Sebi Simplifies Rules for FPI Govt Bond Investments
Jun 18, 2025 20:11
Sebi eases regulatory compliance for FPIs investing solely in Indian government securities, aiming to attract more long-term bond investors. Changes include harmonized KYC reviews and relaxed reporting requirements.
Illustration: Dominic Xavier/Rediff.com
New Delhi, Jun 18 (PTI) Markets regulator Sebi on Wednesday decided to simplify rules and ease regulatory compliance for Foreign Portfolio Investors (FPIs) that invest exclusively in Indian government securities (G-Secs).
The move is aimed at attracting more long-term bond investors to India.

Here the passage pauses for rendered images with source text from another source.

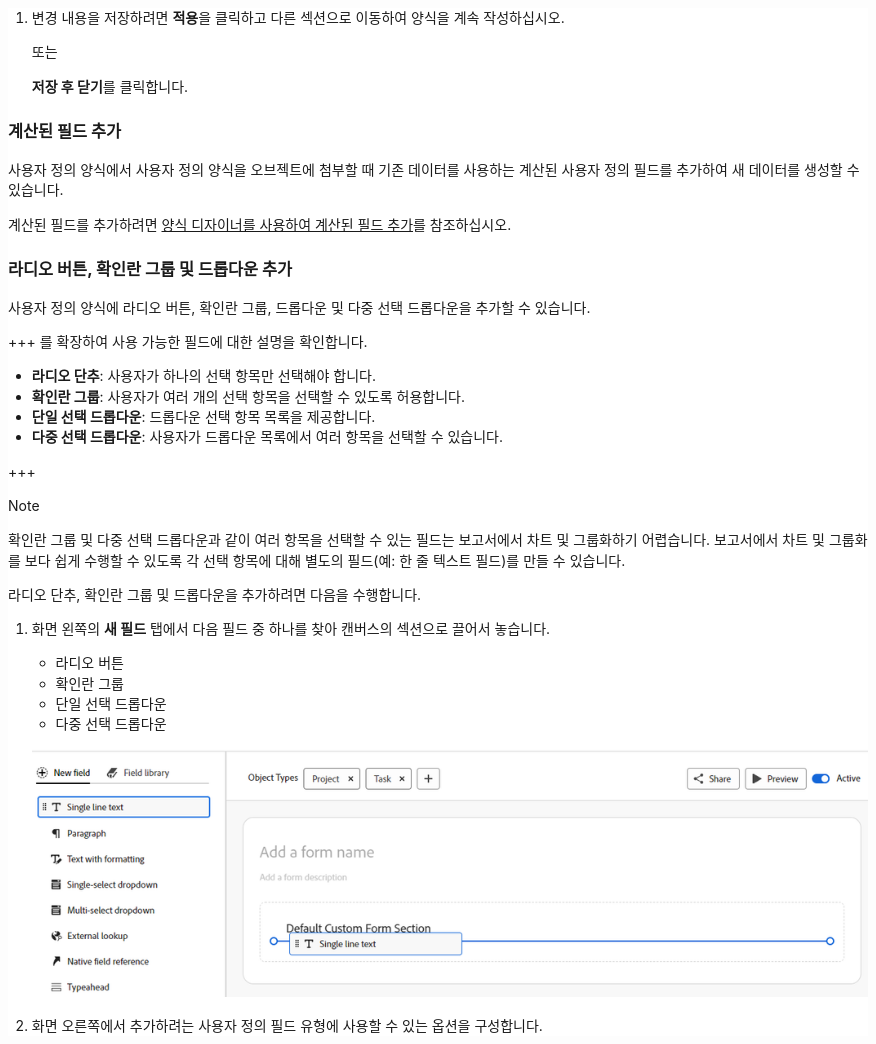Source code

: 1. 변경 내용을 저장하려면 **적용**&#x200B;을 클릭하고 다른 섹션으로 이동하여 양식을 계속 작성하십시오.

   또는

   **저장 후 닫기**&#x200B;를 클릭합니다.

### 계산된 필드 추가

사용자 정의 양식에서 사용자 정의 양식을 오브젝트에 첨부할 때 기존 데이터를 사용하는 계산된 사용자 정의 필드를 추가하여 새 데이터를 생성할 수 있습니다.

계산된 필드를 추가하려면 [양식 디자이너를 사용하여 계산된 필드 추가](/help/quicksilver/administration-and-setup/customize-workfront/create-manage-custom-forms/form-designer/design-a-form/add-a-calculated-field.md)를 참조하십시오.

### 라디오 버튼, 확인란 그룹 및 드롭다운 추가

사용자 정의 양식에 라디오 버튼, 확인란 그룹, 드롭다운 및 다중 선택 드롭다운을 추가할 수 있습니다.

+++ 를 확장하여 사용 가능한 필드에 대한 설명을 확인합니다.

* **라디오 단추**: 사용자가 하나의 선택 항목만 선택해야 합니다.
* **확인란 그룹**: 사용자가 여러 개의 선택 항목을 선택할 수 있도록 허용합니다.
* **단일 선택 드롭다운**: 드롭다운 선택 항목 목록을 제공합니다.
* **다중 선택 드롭다운**: 사용자가 드롭다운 목록에서 여러 항목을 선택할 수 있습니다.

+++

>[!NOTE]
>
>확인란 그룹 및 다중 선택 드롭다운과 같이 여러 항목을 선택할 수 있는 필드는 보고서에서 차트 및 그룹화하기 어렵습니다. 보고서에서 차트 및 그룹화를 보다 쉽게 수행할 수 있도록 각 선택 항목에 대해 별도의 필드(예: 한 줄 텍스트 필드)를 만들 수 있습니다.

라디오 단추, 확인란 그룹 및 드롭다운을 추가하려면 다음을 수행합니다.

1. 화면 왼쪽의 **새 필드** 탭에서 다음 필드 중 하나를 찾아 캔버스의 섹션으로 끌어서 놓습니다.

   * 라디오 버튼
   * 확인란 그룹
   * 단일 선택 드롭다운
   * 다중 선택 드롭다운

   ![필드를 캔버스로 드래그](assets/drag-field-to-section.png)

1. 화면 오른쪽에서 추가하려는 사용자 정의 필드 유형에 사용할 수 있는 옵션을 구성합니다.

Currently, foreign investors invest in Indian debt through three routes -- General, Voluntary Retention Route (VRR) and the Fully Accessible Route (FAR).VRR and FAR allow investments without many restrictions, such as security-wise or concentration limits.
"With an objective to enhance ease of doing business through a risk-based approach and optimum regulation, the board approved the proposal to relax certain regulatory requirements for all existing and prospective FPIs that exclusively invest in G-Secs. These measures are expected to further help in facilitating investments by FPIs in G-Secs, " Sebi said in a statement after the conclusion of the board meeting.
This comes in the wake of increasing interest in the country's debt market through routes such as VRR and the FAR.
Under the approved relaxations for FPIs investing in G-Secs, the periodicity of mandatory KYC review for such FPIs will be harmonised with RBI's requirements. Accordingly, such foreign investors will have less frequent mandatory KYC reviews.
Further, existing and prospective FPIs that invest in G-Secs under the FAR would not be required to furnish investor group details.
"Non-resident Indians, Overseas Citizens of India and Resident Indians Individuals shall be permitted to be constituents of GS-FPI without any restrictions applicable to other FPIs, including being in control of GS-FPIs. The conditions regarding the Liberalised Remittance Scheme and in global funds whose Indian exposure is less than 50 per cent shall continue to apply," Sebi said..
With regard to the timeline for disclosing material changes, the regulator has decided a uniform 30-day window for all material change disclosures for IGB-FPIs. At present, FPIs are required to report key changes within 7 or 30 days based on the type of change.
Sebi said that identification as GS-FPI at the time of on-boarding and transition of existing as well as prospective FPIs to GS-FPIs and vice-versa, shall be subject to conditions as may be specified by the board of Sebi.
India's inclusion in major global bond indices-- JP Morgan, Bloomberg, and FTSE--is expected to bring more foreign investments..
According to Sebi data, FPI investment in FAR-eligible bonds has already risen significantly, reaching over Rs 3 lakh crore (USD 35.7 billion) by March 2025.